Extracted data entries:
-*-*-

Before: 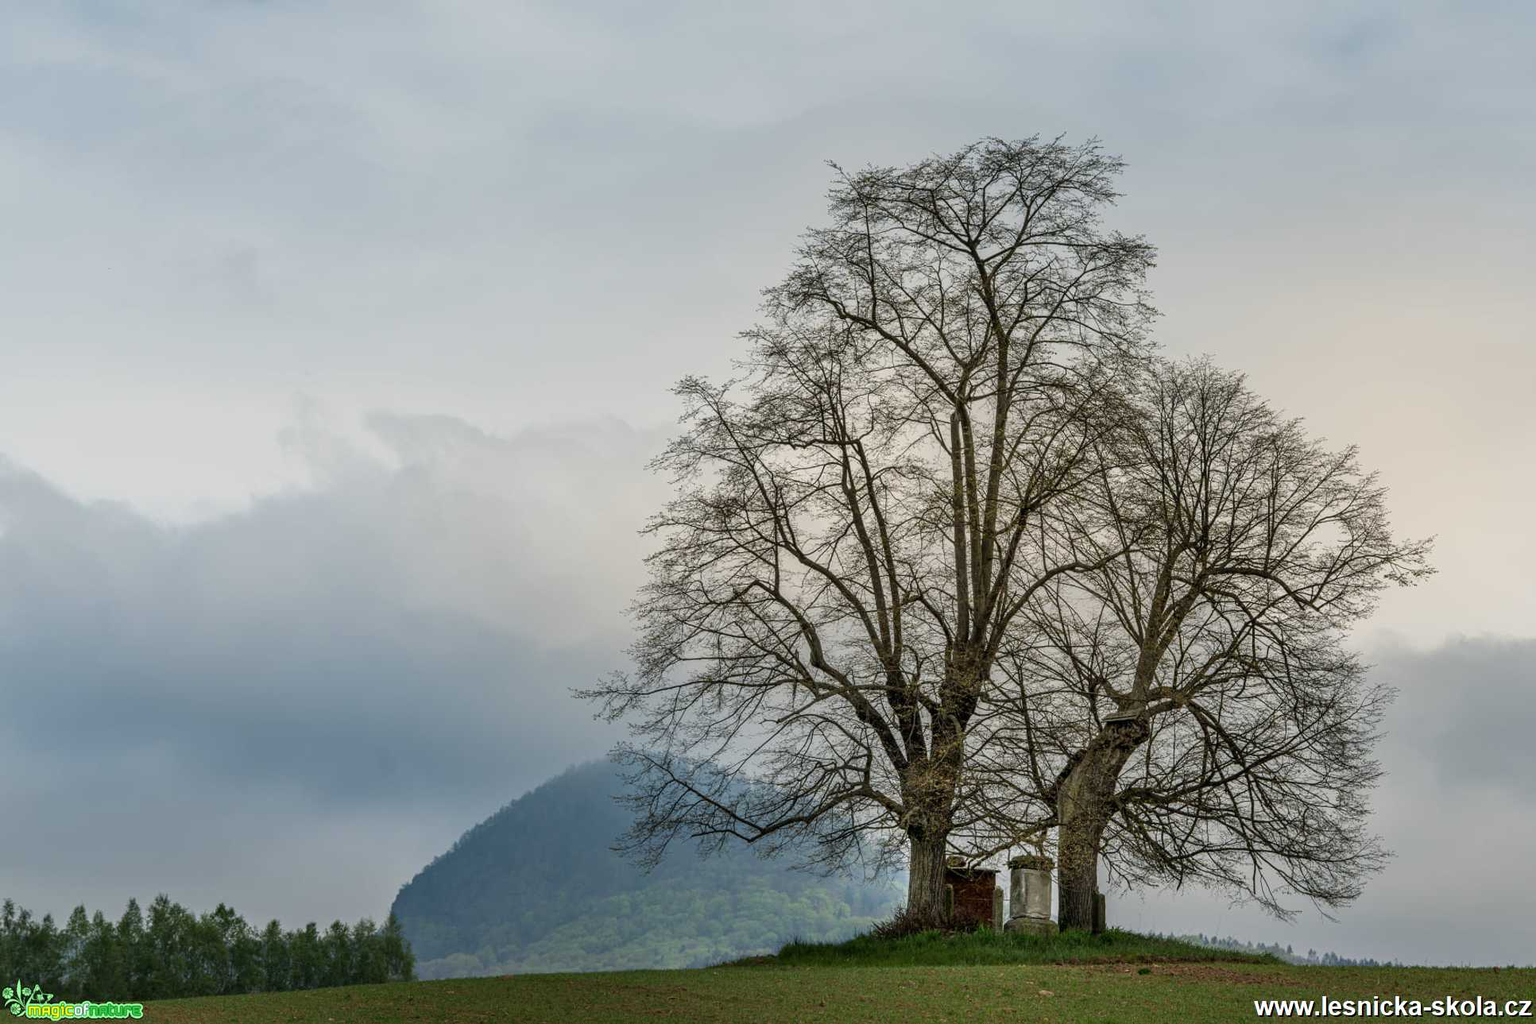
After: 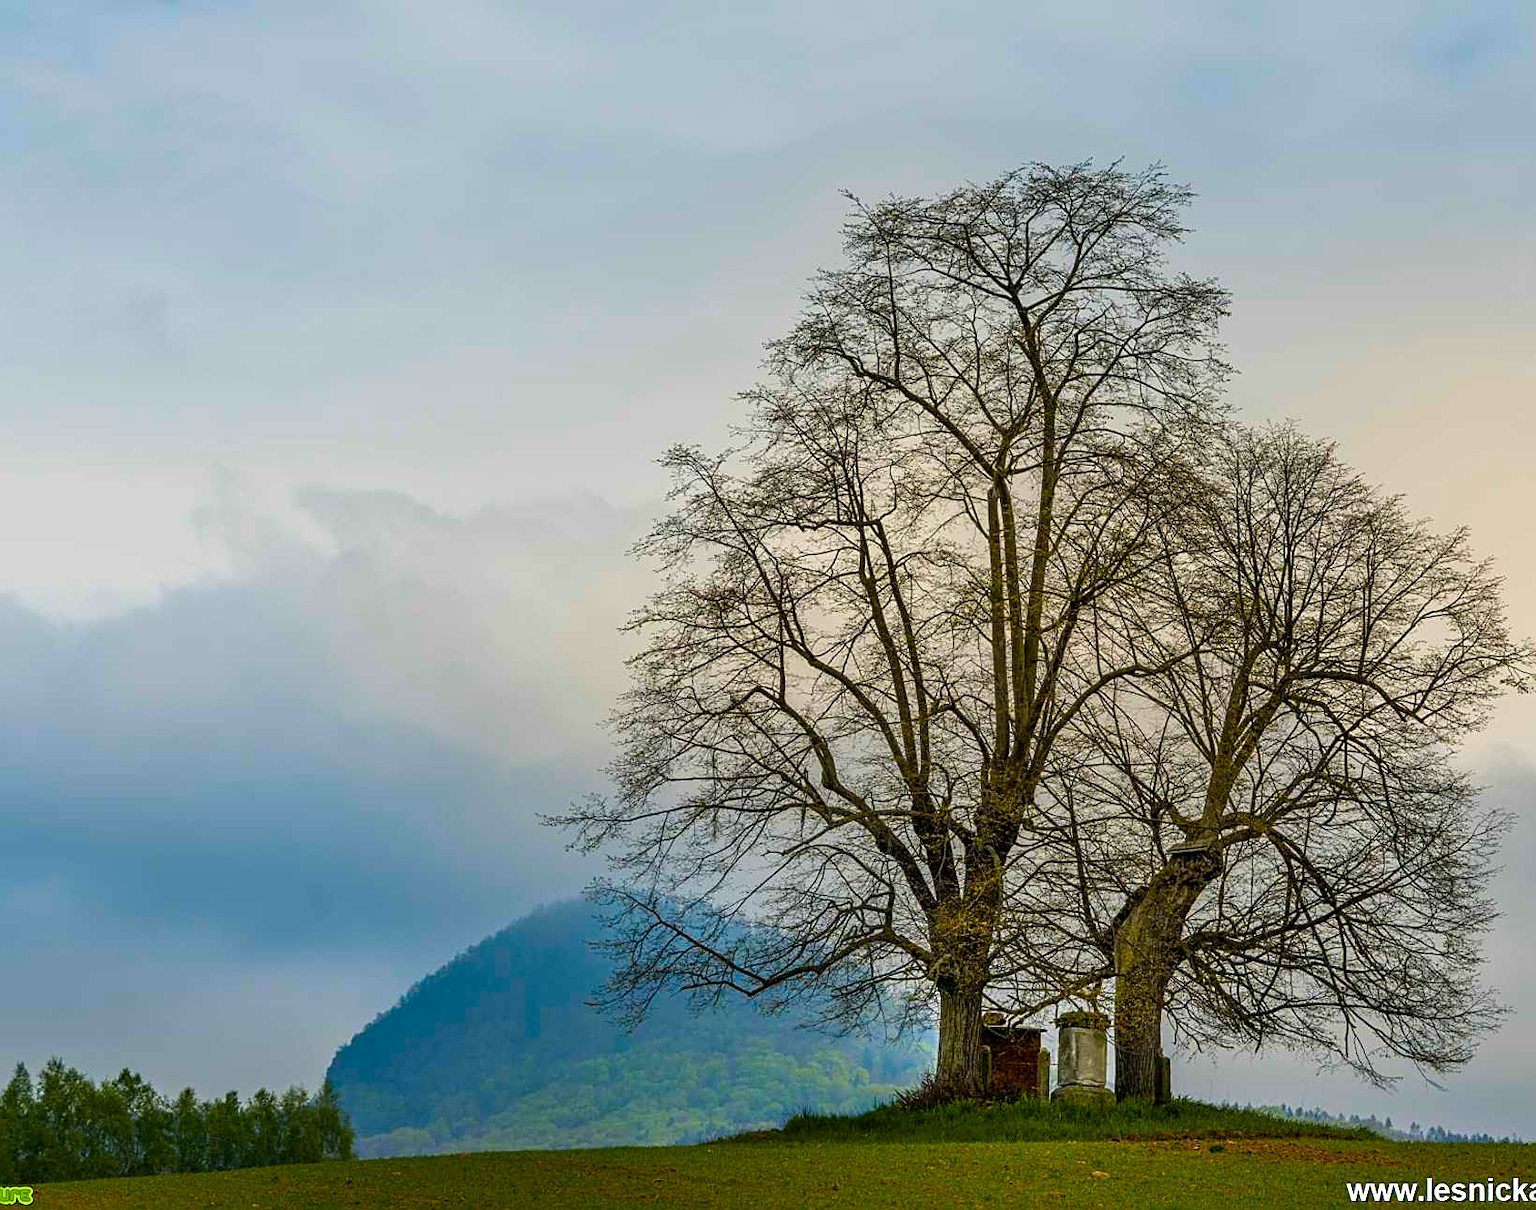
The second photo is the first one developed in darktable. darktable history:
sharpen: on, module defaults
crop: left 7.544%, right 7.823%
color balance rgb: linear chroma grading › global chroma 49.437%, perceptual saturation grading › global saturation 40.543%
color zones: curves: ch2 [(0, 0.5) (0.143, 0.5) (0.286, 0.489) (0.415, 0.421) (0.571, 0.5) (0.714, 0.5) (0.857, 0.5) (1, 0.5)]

-*-*-

▶ **Requirements**
Write out every line of the listing above again, replacing "photo" with "image" and keeping everything else the same. Leave the pictures out of your answer.

▶ **Response below**
Before: 
After: 
The second image is the first one developed in darktable. darktable history:
sharpen: on, module defaults
crop: left 7.544%, right 7.823%
color balance rgb: linear chroma grading › global chroma 49.437%, perceptual saturation grading › global saturation 40.543%
color zones: curves: ch2 [(0, 0.5) (0.143, 0.5) (0.286, 0.489) (0.415, 0.421) (0.571, 0.5) (0.714, 0.5) (0.857, 0.5) (1, 0.5)]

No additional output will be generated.